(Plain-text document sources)
▬▬▬▬▬▬
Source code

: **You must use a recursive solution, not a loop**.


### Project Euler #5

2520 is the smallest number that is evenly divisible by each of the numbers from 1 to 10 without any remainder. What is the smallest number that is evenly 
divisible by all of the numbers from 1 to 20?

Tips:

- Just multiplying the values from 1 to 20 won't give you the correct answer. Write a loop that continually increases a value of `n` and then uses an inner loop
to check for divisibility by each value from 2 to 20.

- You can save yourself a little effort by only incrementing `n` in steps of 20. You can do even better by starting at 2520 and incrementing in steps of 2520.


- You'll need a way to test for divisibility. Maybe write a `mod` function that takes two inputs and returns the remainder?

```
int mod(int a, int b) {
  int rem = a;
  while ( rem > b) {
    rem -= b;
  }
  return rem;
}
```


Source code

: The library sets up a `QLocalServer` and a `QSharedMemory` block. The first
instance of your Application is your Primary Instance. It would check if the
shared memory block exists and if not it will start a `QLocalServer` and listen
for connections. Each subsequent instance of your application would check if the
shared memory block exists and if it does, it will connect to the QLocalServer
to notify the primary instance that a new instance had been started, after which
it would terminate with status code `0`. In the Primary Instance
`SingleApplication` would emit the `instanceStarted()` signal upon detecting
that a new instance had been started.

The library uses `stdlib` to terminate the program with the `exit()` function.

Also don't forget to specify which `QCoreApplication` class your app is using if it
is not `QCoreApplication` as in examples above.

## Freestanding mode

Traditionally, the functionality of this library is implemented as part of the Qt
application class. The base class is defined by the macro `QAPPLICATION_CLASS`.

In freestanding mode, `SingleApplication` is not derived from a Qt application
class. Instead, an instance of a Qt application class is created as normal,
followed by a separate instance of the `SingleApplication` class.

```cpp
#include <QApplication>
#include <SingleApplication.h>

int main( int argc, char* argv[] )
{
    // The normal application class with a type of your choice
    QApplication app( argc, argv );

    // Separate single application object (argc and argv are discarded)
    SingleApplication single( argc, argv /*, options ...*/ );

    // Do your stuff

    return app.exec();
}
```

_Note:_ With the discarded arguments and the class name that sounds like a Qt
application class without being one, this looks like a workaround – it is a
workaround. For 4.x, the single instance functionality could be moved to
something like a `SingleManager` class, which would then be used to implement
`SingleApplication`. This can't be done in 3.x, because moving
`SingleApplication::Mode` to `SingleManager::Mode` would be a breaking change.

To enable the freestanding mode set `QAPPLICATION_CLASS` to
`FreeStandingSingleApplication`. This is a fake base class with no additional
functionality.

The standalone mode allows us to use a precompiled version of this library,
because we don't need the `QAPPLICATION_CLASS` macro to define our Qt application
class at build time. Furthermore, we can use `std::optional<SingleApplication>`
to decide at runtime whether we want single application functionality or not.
▬▬▬▬▬▬
_WHAT THE TASK REQUIRES_: For each line above that carries the word "divisibility", copy it out.

_SOLUTION_:
to check for divisibility by each value from 2 to 20.
- You'll need a way to test for divisibility. Maybe write a `mod` function that takes two inputs and returns the remainder?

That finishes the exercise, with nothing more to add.